The OCD diagnosis was a bit of a surprise to me. I mean, I knew I was OCD, but it’s never been acknowledged by… anyone. No medical or mental health professional has ever mentioned it. Turns out that a lot of symptoms I was attributing to mania are actually OCD. The SSRI he prescribed is apparently especially helpful for OCD because a lot of OCD symptoms are triggered and/or exacerbated by depression, and vice versa. And Major Depressive Disorder? Well, yeah. Not even a little surprised at that one.

It is incredibly common for adult women who were diagnosed as bipolar when they were younger to not actually be bipolar at all. In a lot of cases (the majority, really), it’s ADHD and depression that is exacerbated by misdiagnosis.

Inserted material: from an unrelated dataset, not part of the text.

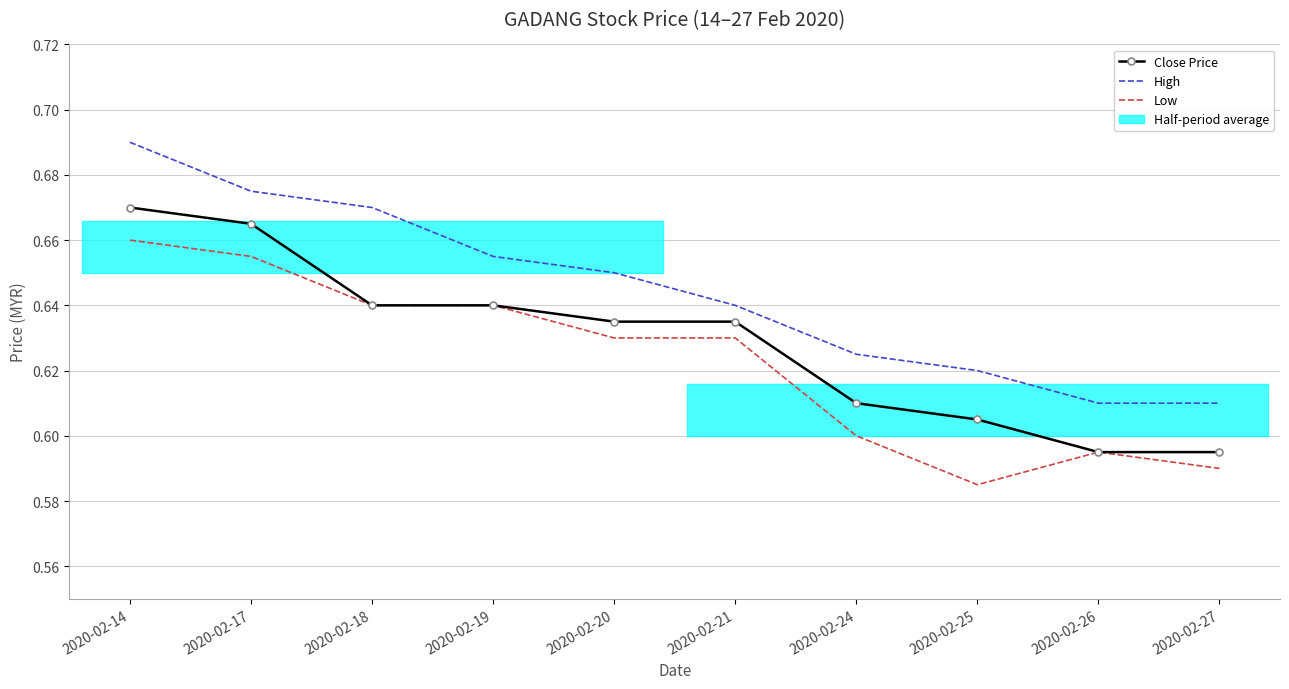

Rank the categories by Close Price value from highest to lowest.

2020-02-14, 2020-02-17, 2020-02-18, 2020-02-19, 2020-02-20, 2020-02-21, 2020-02-24, 2020-02-25, 2020-02-26, 2020-02-27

I have ADHD combined type, so a lot of my “mania” symptoms are actually just ADHyperactivityD and OCD - intrusive, repetitive thoughts, BFRBs (body-focused repetitive behaviors), becoming increasingly agitated when things aren’t just right, etc.

I feel like a huge weight has been lifted off of me. I’m feeling hopeful for my own mental health for the first time in a long time. I’m feeling proud of myself for recognizing that I was careening wildly down a very dangerous path and for stopping myself before I ended up in over my head. I’m feeling more ordered and focused and capable than I have in a very long while. I know I still have a long way to go, but this first leg of the trip is feeling pretty damn good.